The poll was conducted by David Binder Research, of 2,100 November 2024 voters in battleground states of AZ, GA, MI, NV, NC, PA, and WI, with oversamples of 150 Latino voters, 100 Black voters, and 100 AAPI voters. Interviews were conducted by phone (cell phones and landlines) and online (recruited by text message), using voter file information from October 28-November 7, 2024. The margin of error is ±2.0% for the full sample, ±5.3% for Latino, ±5.0% for Black ±7.5% for AAPI, and larger for subgroups. We supplemented this with a 20 participant online panel. Each day, participants answered open-ended questions and responded to follow-ups from moderators. It was conducted October 30-November 6, 2024 with 10 persuasion likely voters and 10 mobisuasion potential voters, mixed across battleground states, age, gender, and race/ethnicity.

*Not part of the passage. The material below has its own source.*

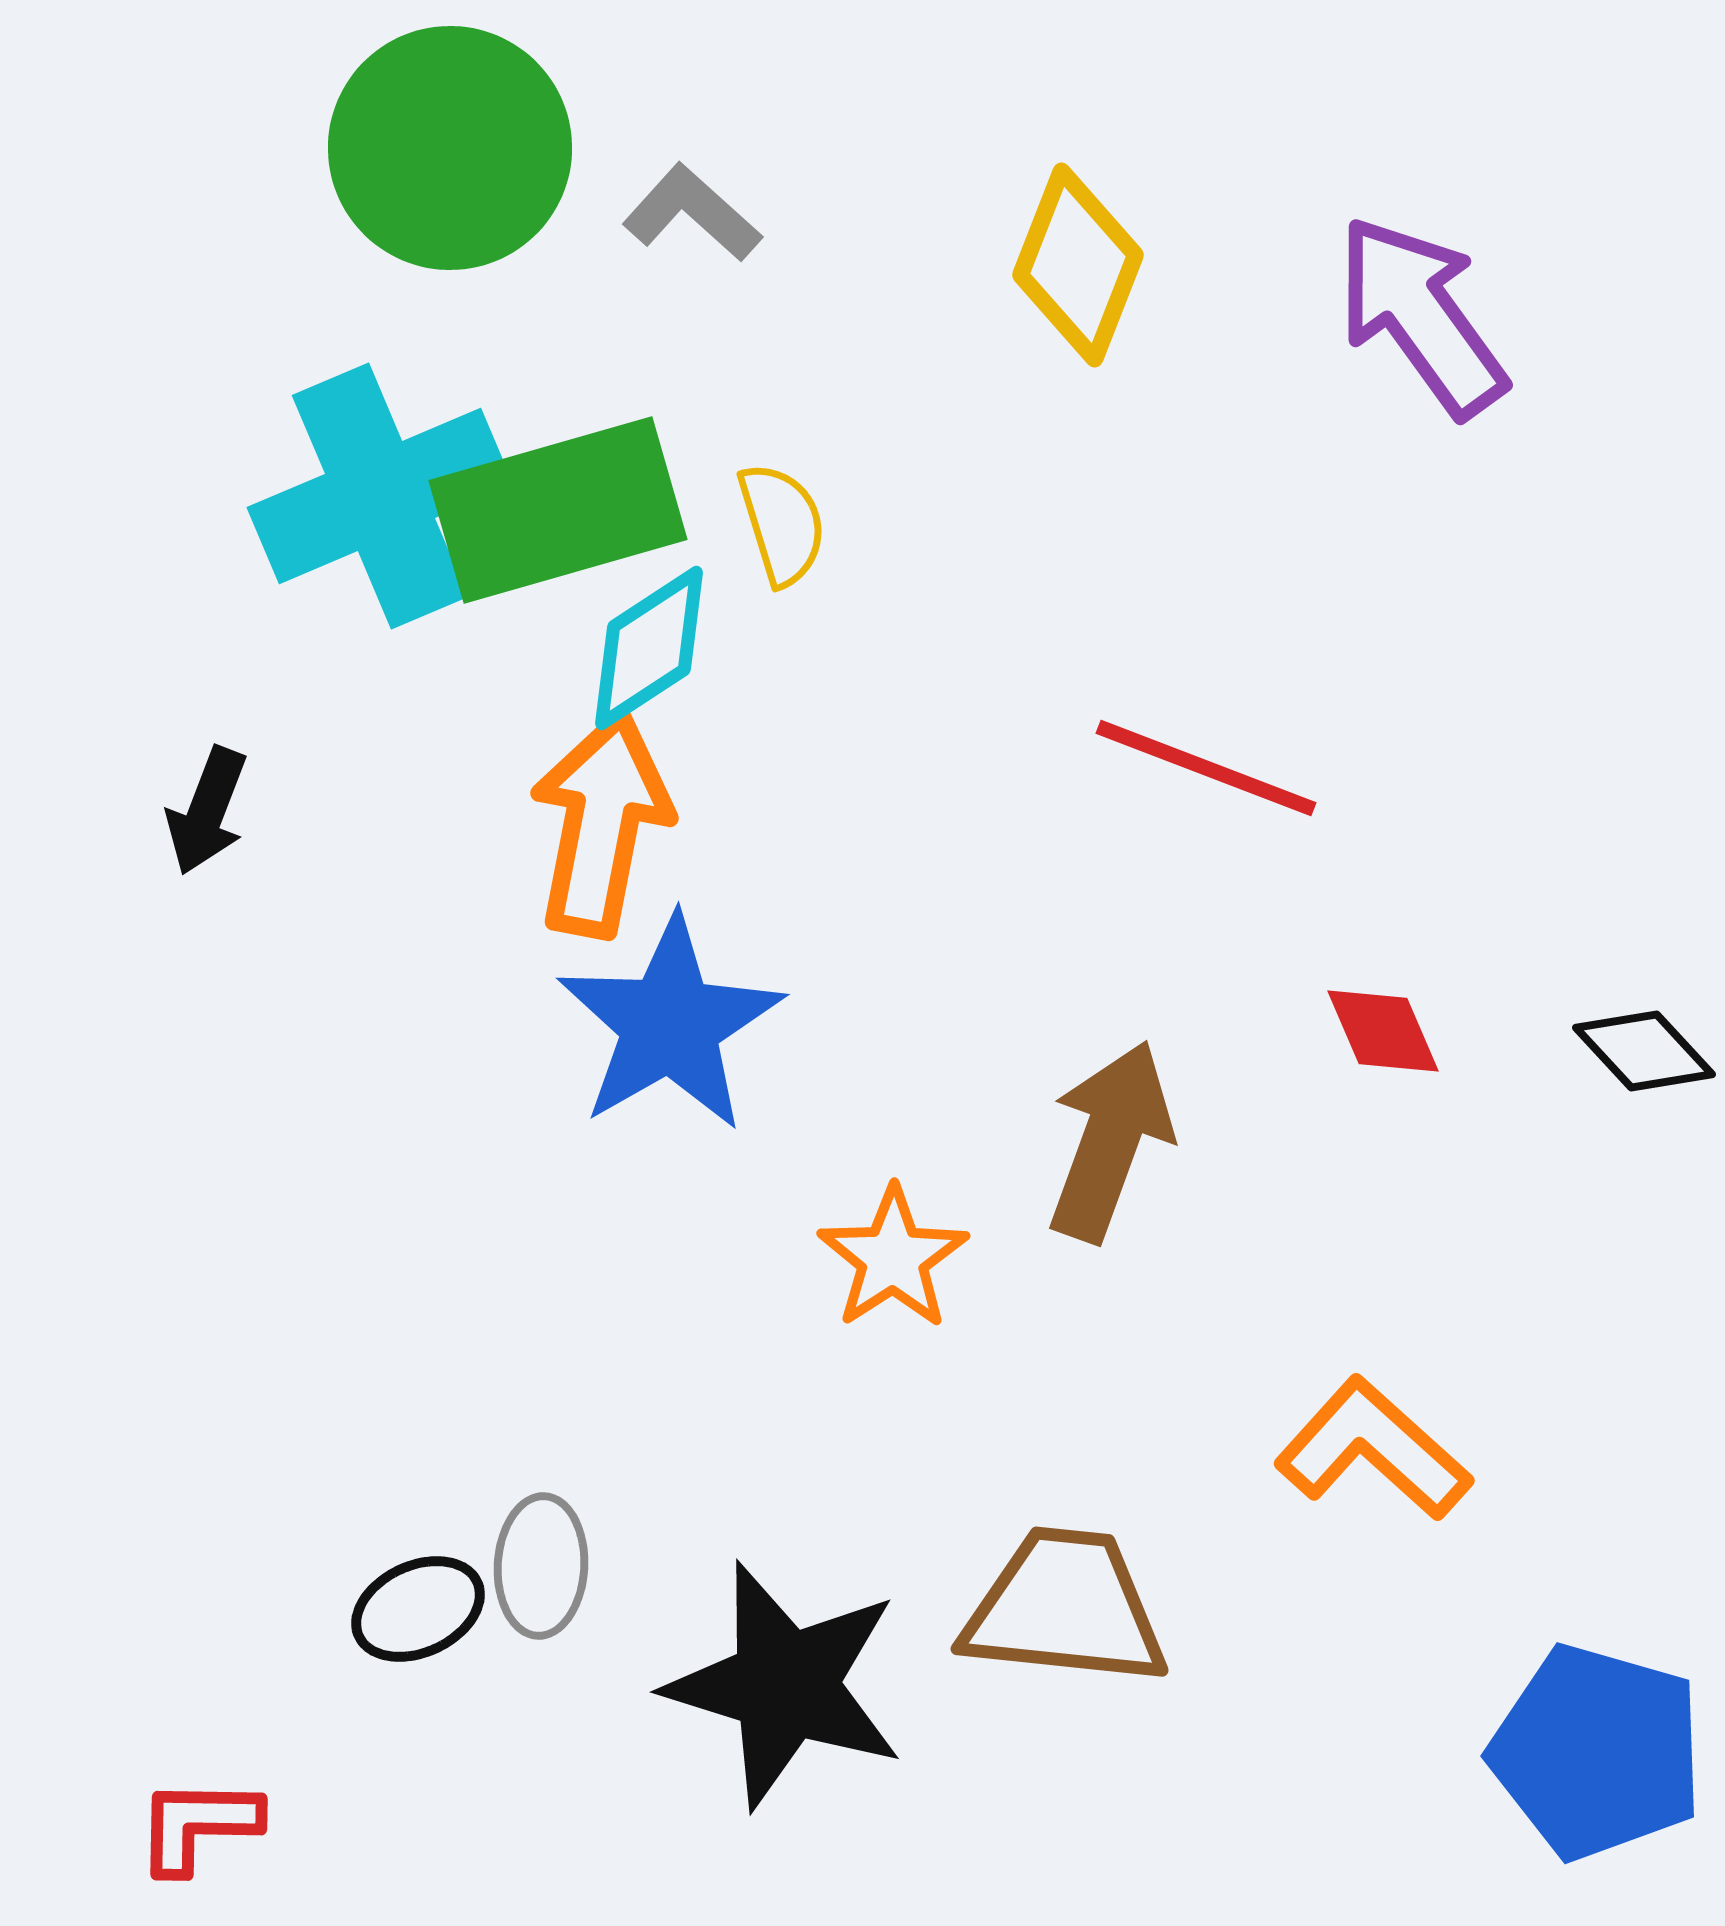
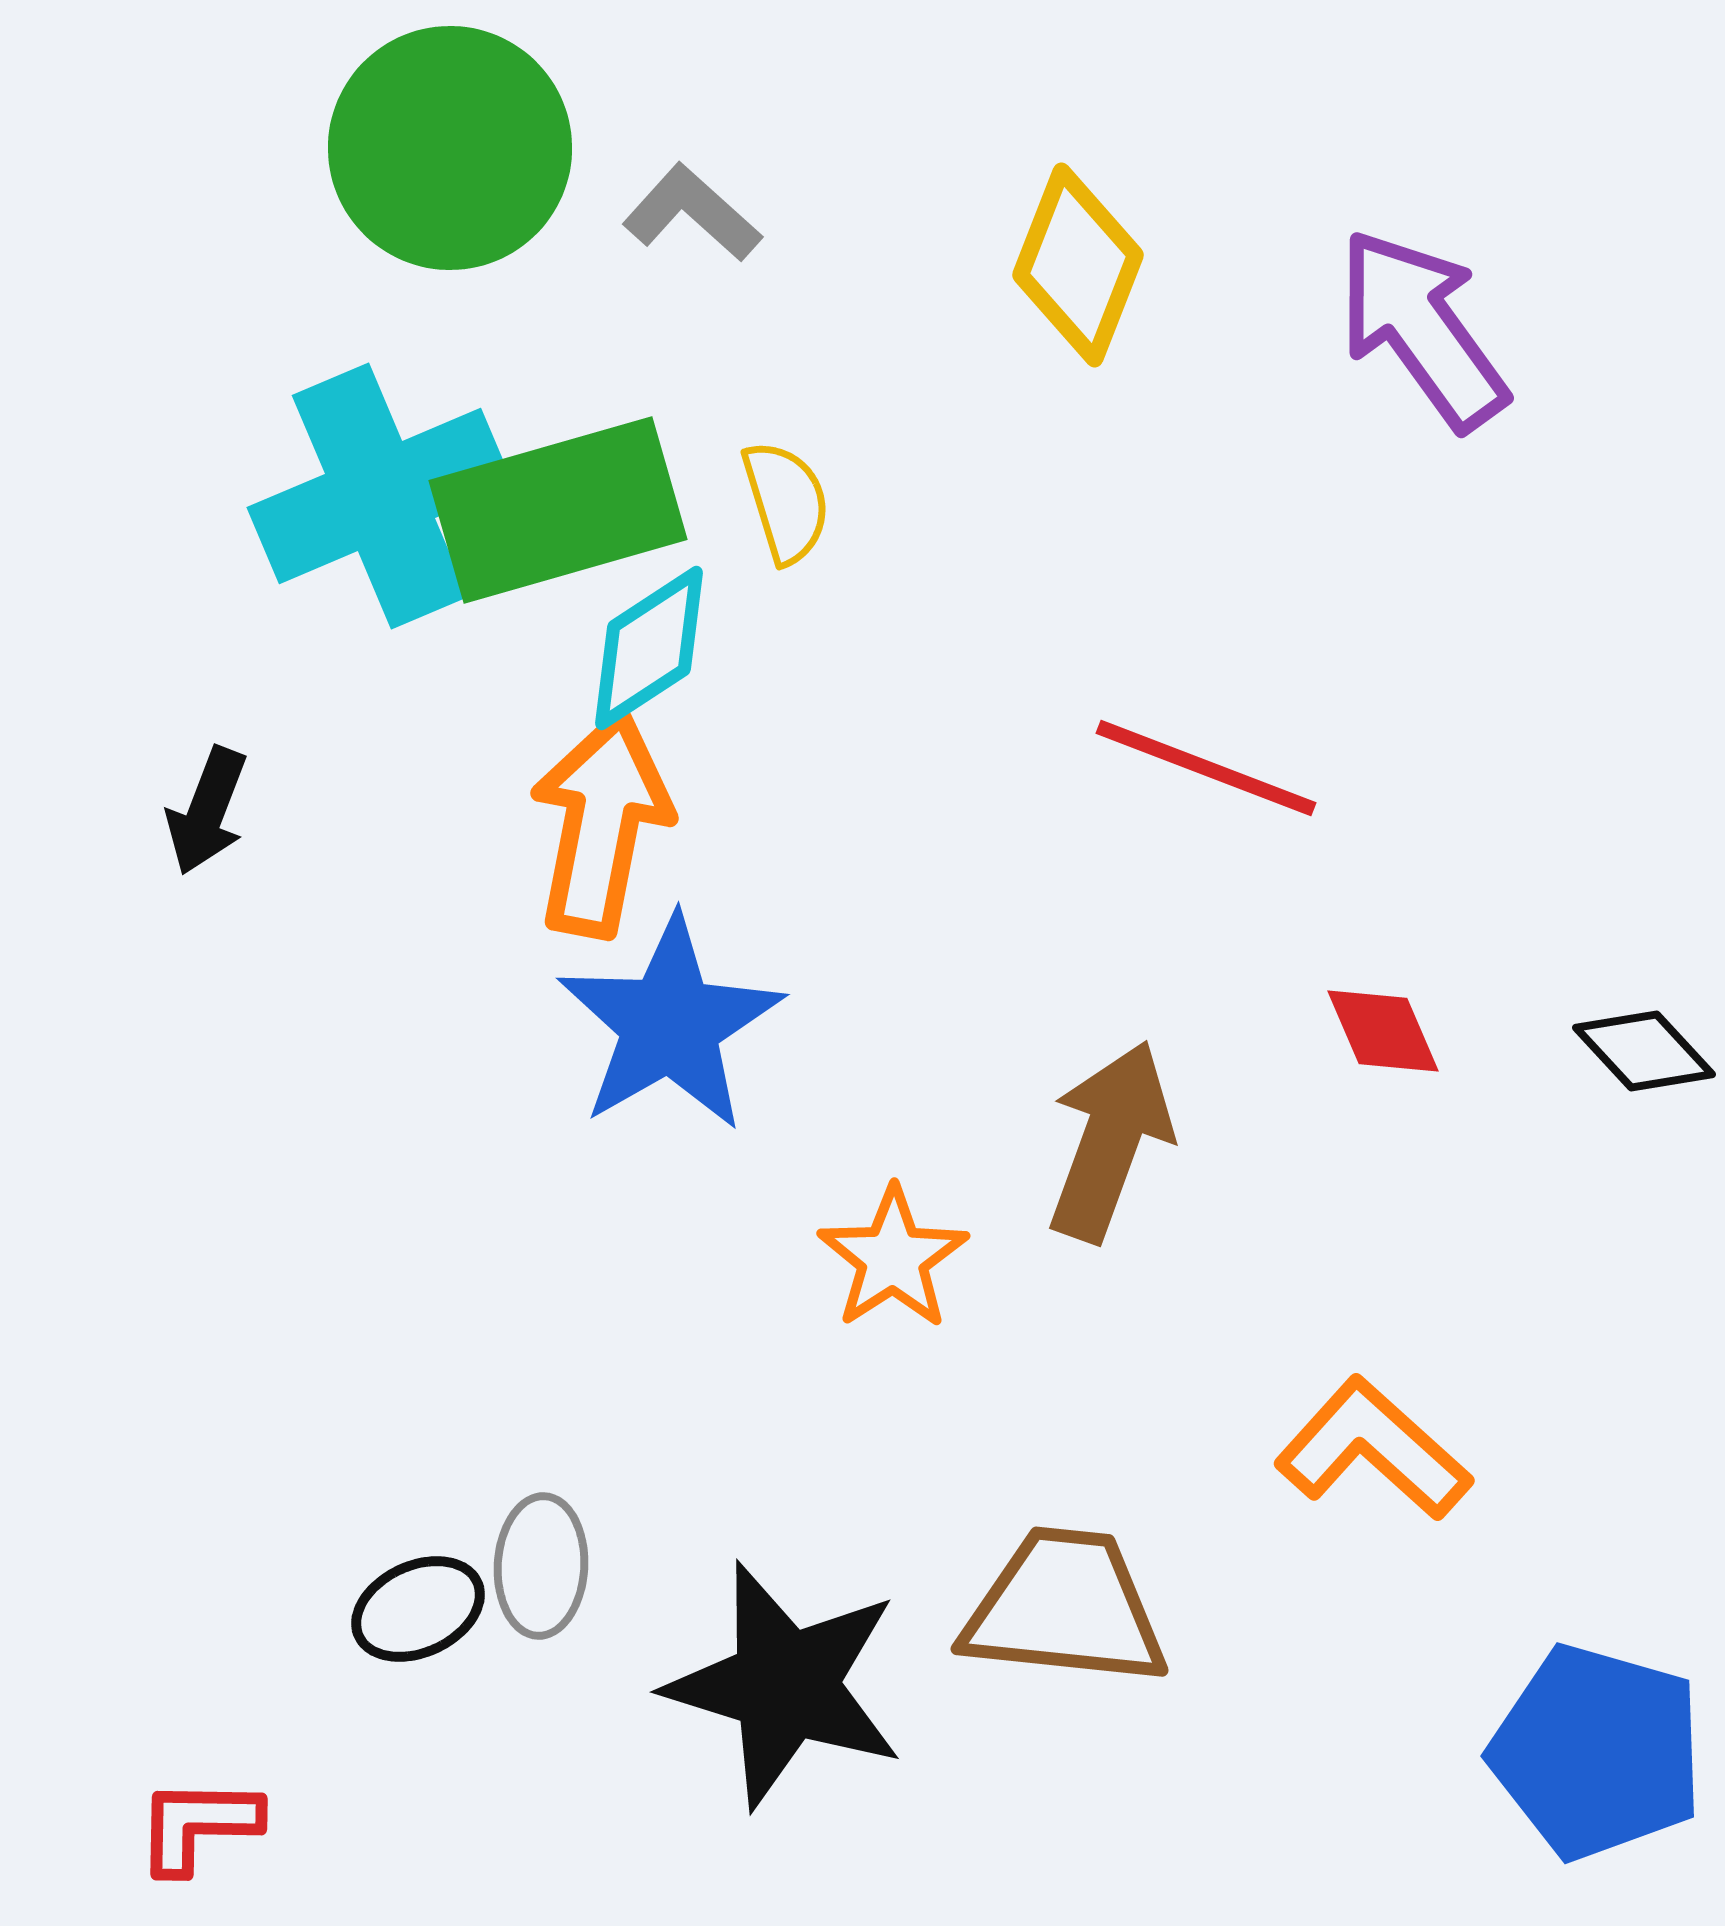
purple arrow: moved 1 px right, 13 px down
yellow semicircle: moved 4 px right, 22 px up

Excellent essay - one of the best I've read post-election. It would be great if you can put out your suggestions for moving forward. I'm deeply involved in working with Dems in rural Maine, and would love best practices for the months ahead.
Very informative memo, thank you. Your conclusion about needing a much sharper attack on predatory capitalism makes total sense. I don't see, from the data shared here, what the recommentation about combating status threat is based on. Also, what excactly does it mean to go on offense against MAGA politics? Would love elaboration on those two questions.